Júnior Gurgel
Jornalista político, memorialista e Ghost writer. Ex- diretor de Jornais e Emissoras de Rádio na Paraíba, com atuações no Radiojornalismo.
A FRAUDE DAS PESQUISAS E A REALIDADE EXPOSTA NAS REDES SOCIAIS
Publicado em 30 de outubro de 2025Segunda e terça feira, desta semana ainda em curso (27 e 28/10/2025), dois eventos distintos desqualificaram por completo o valor real das pesquisas, como bússola que orienta a classe política e capta reações de comoções da população frente a acontecimentos trágicos, imprevisíveis ou extemporâneos.

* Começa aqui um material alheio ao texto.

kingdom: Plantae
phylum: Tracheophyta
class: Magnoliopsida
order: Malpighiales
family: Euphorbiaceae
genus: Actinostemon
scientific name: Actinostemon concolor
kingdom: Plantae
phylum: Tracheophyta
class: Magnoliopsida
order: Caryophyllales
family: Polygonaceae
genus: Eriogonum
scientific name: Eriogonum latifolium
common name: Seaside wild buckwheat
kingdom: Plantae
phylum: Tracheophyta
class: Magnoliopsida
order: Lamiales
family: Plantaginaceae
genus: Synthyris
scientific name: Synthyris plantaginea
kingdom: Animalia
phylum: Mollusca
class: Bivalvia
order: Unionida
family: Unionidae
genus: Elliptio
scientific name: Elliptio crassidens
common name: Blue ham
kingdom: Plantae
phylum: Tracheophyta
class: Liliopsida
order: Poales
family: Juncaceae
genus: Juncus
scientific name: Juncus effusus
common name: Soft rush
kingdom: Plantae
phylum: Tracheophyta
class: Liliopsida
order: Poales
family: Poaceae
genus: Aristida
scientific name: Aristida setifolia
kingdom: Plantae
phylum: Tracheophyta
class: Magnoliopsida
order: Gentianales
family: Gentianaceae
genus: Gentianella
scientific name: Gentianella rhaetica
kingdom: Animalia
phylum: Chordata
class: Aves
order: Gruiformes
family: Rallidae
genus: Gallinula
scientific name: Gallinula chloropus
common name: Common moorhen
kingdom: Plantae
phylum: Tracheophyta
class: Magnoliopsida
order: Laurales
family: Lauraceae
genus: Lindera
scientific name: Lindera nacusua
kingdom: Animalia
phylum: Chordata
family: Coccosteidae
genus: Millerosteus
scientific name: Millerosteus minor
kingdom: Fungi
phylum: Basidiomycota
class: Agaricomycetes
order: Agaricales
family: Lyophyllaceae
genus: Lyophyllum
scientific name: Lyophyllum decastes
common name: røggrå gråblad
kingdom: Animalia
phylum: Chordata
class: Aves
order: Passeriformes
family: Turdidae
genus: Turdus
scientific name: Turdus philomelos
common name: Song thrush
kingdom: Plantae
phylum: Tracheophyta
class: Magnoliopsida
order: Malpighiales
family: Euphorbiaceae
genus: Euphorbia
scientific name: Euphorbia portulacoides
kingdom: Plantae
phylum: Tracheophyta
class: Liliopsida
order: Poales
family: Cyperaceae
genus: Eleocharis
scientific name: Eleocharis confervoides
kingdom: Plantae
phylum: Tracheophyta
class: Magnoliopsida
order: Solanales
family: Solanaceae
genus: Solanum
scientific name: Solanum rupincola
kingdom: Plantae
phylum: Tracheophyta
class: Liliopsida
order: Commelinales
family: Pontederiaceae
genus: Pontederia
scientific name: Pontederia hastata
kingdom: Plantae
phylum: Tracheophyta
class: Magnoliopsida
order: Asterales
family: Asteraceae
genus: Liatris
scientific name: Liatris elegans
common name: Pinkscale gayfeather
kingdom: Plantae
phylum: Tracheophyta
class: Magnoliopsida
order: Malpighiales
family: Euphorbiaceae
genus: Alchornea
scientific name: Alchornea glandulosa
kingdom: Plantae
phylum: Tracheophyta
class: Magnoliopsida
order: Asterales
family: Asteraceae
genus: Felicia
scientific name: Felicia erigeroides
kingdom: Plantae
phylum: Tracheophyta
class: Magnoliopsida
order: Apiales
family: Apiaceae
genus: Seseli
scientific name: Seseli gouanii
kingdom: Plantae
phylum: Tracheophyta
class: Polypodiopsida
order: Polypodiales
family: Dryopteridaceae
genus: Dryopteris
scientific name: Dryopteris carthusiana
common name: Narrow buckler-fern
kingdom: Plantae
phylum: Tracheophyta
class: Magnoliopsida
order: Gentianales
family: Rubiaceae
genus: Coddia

Na segunda-feira à noite o CEO do Instituto Atlas Intel, estatístico Andrei Roman, convidado para integrar uma roda de debate do programa WW com William Waack, exibido pela CNN Brasil, caiu numa armadilha. O tema foi a surpreendente vitória do presidente da Argentina Javier Milei, nas eleições parlamentares de domingo 26.10.2024. Amostragens realizadas pelo Atlas Intel 72 horas antes do pleito mostraram as esquerdas (Peronistas), mesmo divididas, saindo triunfante das urnas.
O resultado foi absurdamente inverso. Arriscando uma margem de erro – fora dos padrões adotados – esticada em 5%, para mais ou para menos, após apuração dos votos o inexplicável desacerto atingiu 10%, acima da margem de 5%, com uma vitória estrondosa da direita e centro direita, captando 62% dos votos válidos, deixando as esquerdas com 38%. O menor índice histórico desde os tempos de Juan Domingo Perón.
Andrei Roman, tentando explicar o inexplicável, não respondeu às perguntas. Comportando-se como um “Cientista Político”, ensaiou uma análise conjuntural ininteligível sobre os movimentos das esquerdas da América Latina, culpando Donald Trump, e prevendo o futuro de Javier Milei, apontando sua derrota na corrida presidencial de 2027 com a volta do Peronismo ao poder (?). Esqueceu de levar e mostrar ao público telespectador sua “bola de cristal”.
Como a “dor de cotovelos” era coletiva – todos são alinhados ideologicamente – pouparam Andrei Roman de responder a oportuna pergunta, sobre sua última pesquisa realizada no Brasil – cerca de 15 dias – apontando o favoritismo do presidente Lula, se reelegendo e vencendo qualquer que seja seu adversário, em todos os cenários, no primeiro e segundo turno. Se o método for o “Argentino”, a direita já pode comemorar.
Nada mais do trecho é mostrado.